*What to work on:* Read the records and gather each line that includes "pixels".

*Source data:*
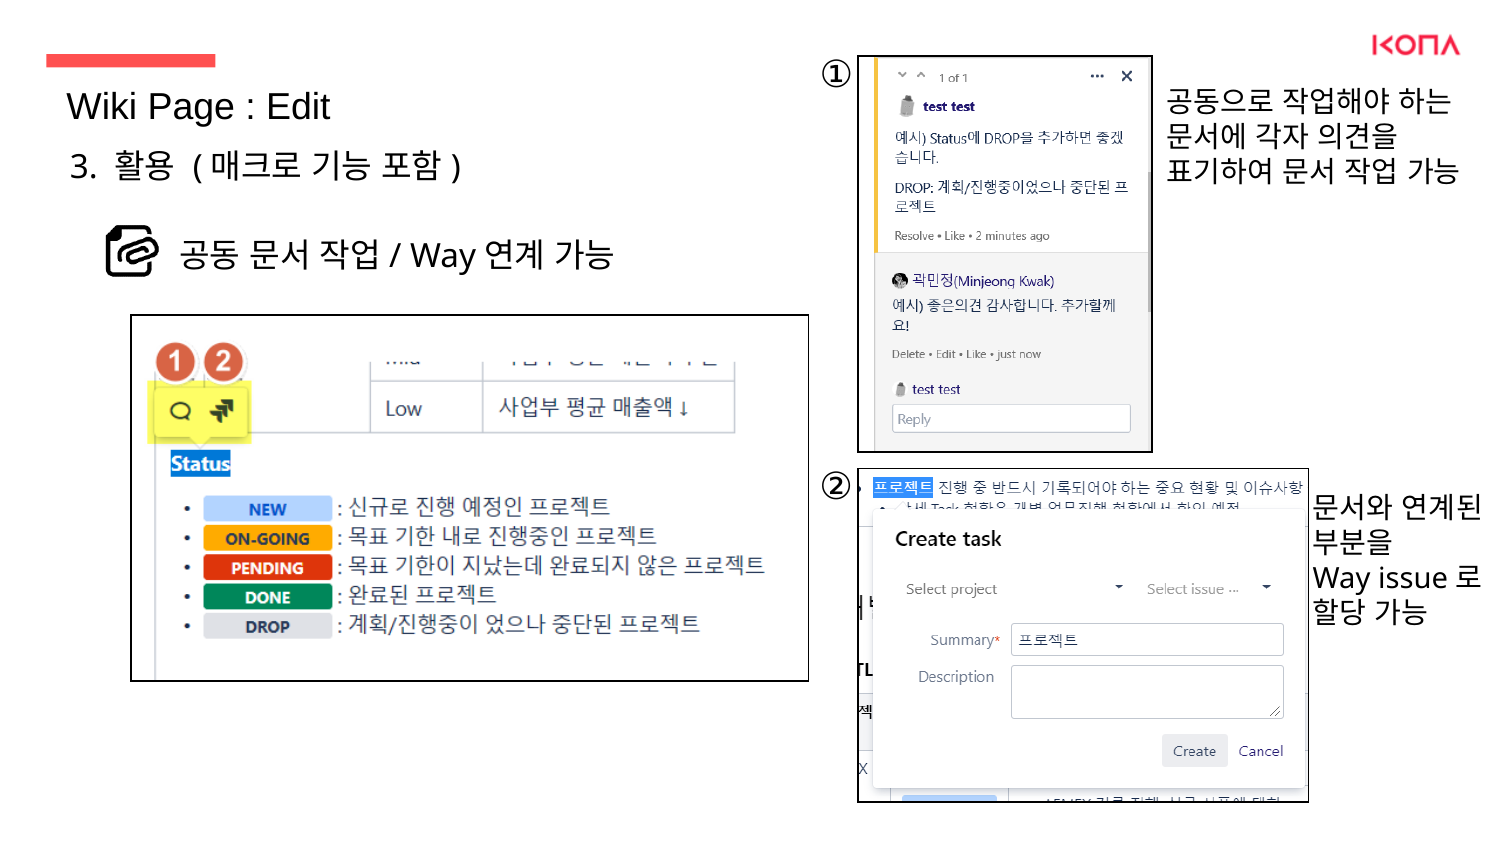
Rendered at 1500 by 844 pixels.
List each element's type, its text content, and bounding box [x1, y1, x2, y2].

text_box 공동 문서 작업/ Way연계 가능 [164, 226, 853, 281]
text_box 문서와 연계된 부분을 Way issue로 할당 가능 [1313, 481, 1500, 637]
text_box 공동으로 작업해야 하는 문서에 각자 의견을 표기하여 문서 작업 가능 [1157, 76, 1500, 196]
picture [103, 223, 160, 278]
text_box Wiki Page : Edit [55, 76, 479, 133]
picture [858, 468, 1309, 802]
picture [858, 56, 1152, 452]
picture [1364, 23, 1463, 69]
text_box ① [804, 42, 869, 102]
picture [131, 315, 808, 681]
text_box ② [814, 454, 868, 515]
text_box 3. 활용 (매크로 기능 포함) [55, 138, 587, 193]
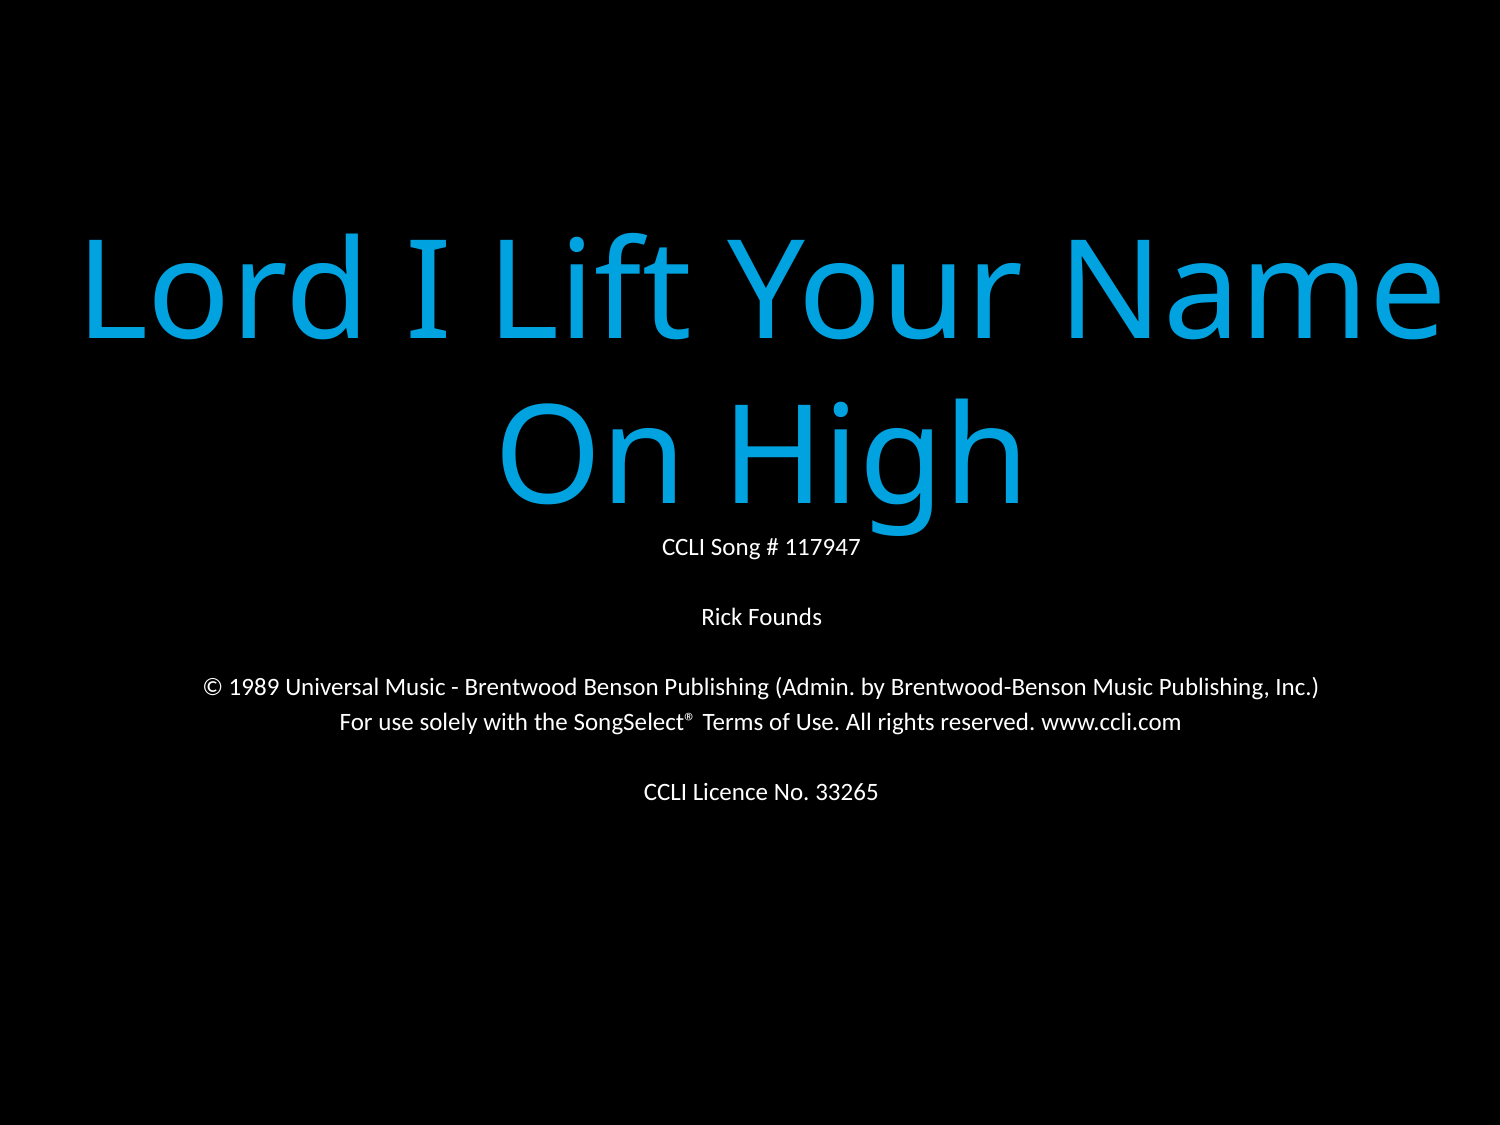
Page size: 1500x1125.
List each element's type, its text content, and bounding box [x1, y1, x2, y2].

subtitle Lord I Lift Your Name On High CCLI Song # 117947 Rick Founds © 1989 Universal Music - Brentwood Benson Publishing (Admin. by Brentwood-Benson Music Publishing, Inc.) For use solely with the SongSelect® Terms of Use. All rights reserved. www.ccli.com CCLI Licence No. 33265 [53, 30, 1471, 1094]
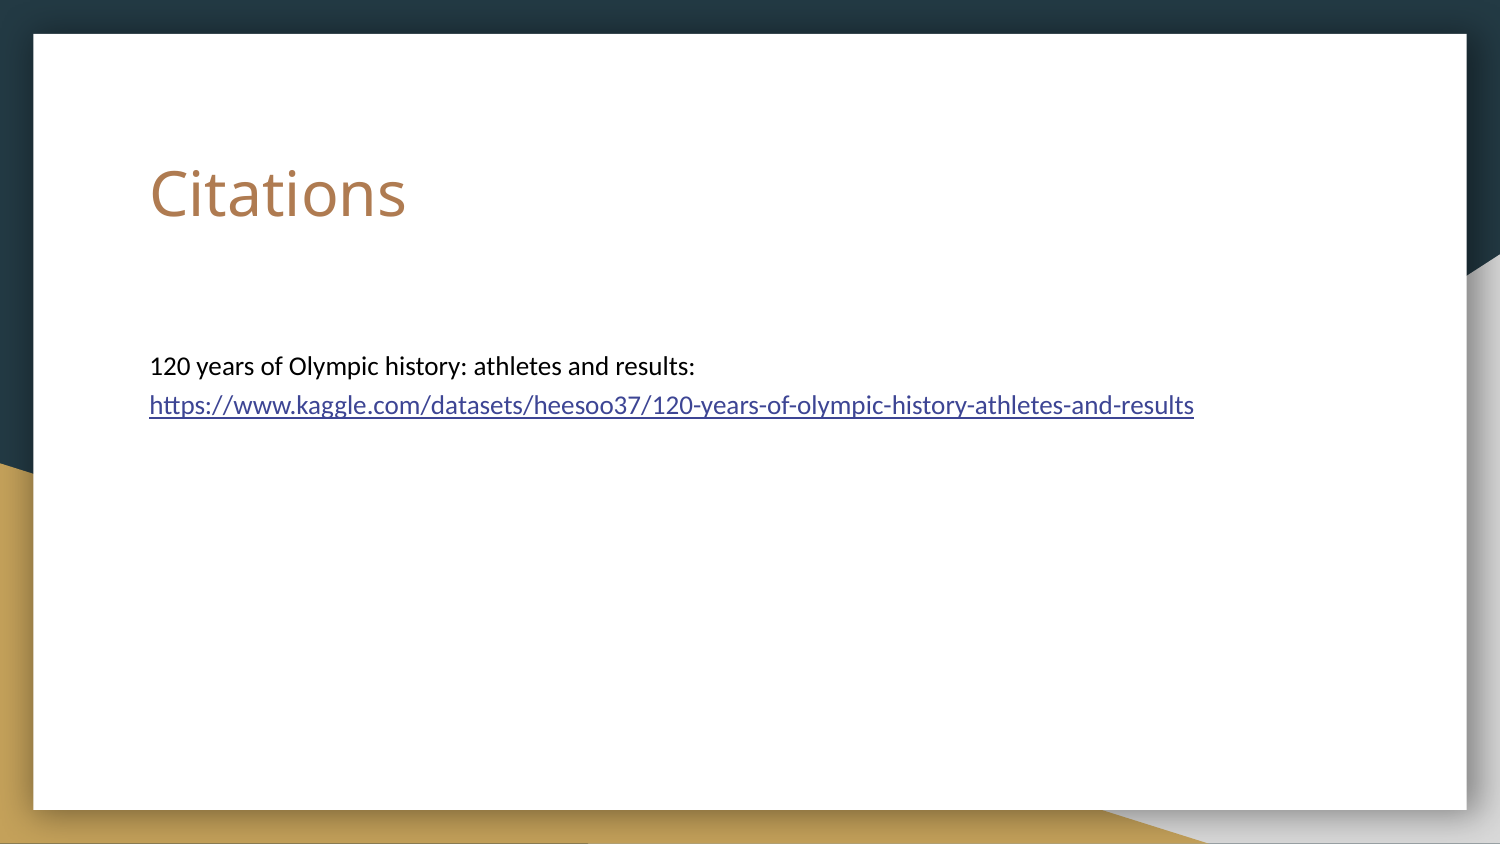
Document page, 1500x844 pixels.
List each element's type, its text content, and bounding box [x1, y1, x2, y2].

*Your solution:*
Rendered at 1500 by 844 pixels.
Document page, 1500x844 pixels.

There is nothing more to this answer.